"A
Town Left to Die" by the Seattle Post Intelligencer
Six years after the Seattle Post-Intelligencer documented
the tragedy of Libby, Montana, the U.S. Justice Department has
finally issued criminal
indictments against the WR Grace company and seven of its executives
for knowingly poisoning the residents of that small town. More
than 200 people have died and more than 1200 have become ill,
out of the town's total population of only 2,700.
As the Post-Intelligencer's Feb. 9 Editorial noted, "The
victims are receiving the kind of respect they deserved all along."
According to the Post-Intelligencer investigation, W.R.
Grace was fully aware from the time it bought the Zonolite vermiculite
mine in 1963 why the people in Libby were dying. But for the 30
years it owned the mine, the company did not stop it. Thousands
of pounds of asbestos were spewed each day from the mill stacks,
blanketing the town and contaminating its air and water. The unprotected
miners and workers would inhale the asbestos, then unwittingly
spread this hazard to their children and families when they arrived
home covered in this toxic dust.
Besides the current death toll deaths and illnesses, every month
another 12 to15 people from Libby are being diagnosed with asbestos-related
diseases such as asbestosis, mesothelioma and lung cancer. And
because it takes anywhere from 10 to 40 years from the time a
person is exposed to dangerous amounts of asbestos for the diseases
to reveal themselves, the killing in Libby will go on.

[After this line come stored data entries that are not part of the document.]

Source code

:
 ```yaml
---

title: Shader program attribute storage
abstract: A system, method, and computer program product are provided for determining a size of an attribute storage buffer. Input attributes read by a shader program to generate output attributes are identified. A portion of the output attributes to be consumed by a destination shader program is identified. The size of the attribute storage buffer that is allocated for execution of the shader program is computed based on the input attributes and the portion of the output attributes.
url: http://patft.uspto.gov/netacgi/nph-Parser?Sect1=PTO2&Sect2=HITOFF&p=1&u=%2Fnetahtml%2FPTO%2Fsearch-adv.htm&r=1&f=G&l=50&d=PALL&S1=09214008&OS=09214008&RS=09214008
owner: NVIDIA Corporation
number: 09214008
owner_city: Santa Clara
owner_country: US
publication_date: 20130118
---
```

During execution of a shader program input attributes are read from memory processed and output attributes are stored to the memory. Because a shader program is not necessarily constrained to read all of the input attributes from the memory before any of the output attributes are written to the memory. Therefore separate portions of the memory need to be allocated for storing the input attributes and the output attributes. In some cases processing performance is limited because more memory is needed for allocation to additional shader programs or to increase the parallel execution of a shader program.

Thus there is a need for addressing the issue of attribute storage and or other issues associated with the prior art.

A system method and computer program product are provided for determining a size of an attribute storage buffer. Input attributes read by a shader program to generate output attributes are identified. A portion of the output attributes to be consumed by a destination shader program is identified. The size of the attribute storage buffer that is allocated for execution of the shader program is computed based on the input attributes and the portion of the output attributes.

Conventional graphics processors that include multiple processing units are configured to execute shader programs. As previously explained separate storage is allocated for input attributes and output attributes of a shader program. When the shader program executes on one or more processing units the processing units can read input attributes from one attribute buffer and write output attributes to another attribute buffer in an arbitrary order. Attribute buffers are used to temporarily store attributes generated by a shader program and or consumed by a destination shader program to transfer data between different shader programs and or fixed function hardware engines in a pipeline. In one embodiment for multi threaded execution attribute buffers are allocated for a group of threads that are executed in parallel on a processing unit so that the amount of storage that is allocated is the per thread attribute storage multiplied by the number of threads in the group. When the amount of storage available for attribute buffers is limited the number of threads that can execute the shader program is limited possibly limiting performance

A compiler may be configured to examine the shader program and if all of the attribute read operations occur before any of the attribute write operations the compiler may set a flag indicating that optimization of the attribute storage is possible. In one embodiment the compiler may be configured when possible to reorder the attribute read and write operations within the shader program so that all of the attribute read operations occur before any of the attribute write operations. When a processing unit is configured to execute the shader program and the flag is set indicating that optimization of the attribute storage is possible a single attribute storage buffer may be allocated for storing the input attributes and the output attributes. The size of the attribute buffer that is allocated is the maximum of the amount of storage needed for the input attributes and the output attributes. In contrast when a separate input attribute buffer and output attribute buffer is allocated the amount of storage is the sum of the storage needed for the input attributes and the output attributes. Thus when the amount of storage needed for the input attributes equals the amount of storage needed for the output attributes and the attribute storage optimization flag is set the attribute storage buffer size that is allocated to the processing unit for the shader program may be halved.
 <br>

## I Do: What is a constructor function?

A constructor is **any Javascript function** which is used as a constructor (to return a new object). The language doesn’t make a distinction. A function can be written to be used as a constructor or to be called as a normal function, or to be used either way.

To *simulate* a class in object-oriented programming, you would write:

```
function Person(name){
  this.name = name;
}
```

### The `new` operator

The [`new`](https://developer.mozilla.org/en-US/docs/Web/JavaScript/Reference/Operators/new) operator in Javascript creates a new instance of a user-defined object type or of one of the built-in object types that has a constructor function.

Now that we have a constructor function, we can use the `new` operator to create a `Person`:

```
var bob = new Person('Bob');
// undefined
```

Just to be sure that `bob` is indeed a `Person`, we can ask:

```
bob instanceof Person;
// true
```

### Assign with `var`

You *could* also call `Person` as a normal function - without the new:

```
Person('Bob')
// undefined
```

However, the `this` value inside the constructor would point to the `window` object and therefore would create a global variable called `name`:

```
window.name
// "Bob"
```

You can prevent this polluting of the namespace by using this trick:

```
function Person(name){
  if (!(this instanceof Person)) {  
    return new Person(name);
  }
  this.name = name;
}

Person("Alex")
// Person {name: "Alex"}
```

As the families of Libby cope with the fatal diseases caused
by this massive asbestos exposure from W.R. Grace's mining, Congress
is actually considering legislation that would shield this company
and others from full accountability for the devastation it has
caused. The proposed federal trust fund legislation would directly
benefit W.R. Grace by bailing them out of $1.7 billion in unpaid
judgments, while stripping away the legal rights of dying and
injured Americans.
The small town of Libby, Montana, depended for years on the jobs
at the W.R. Grace vermiculite mine. But the mine is closed now,
and the town is paying a tragic price for those jobs.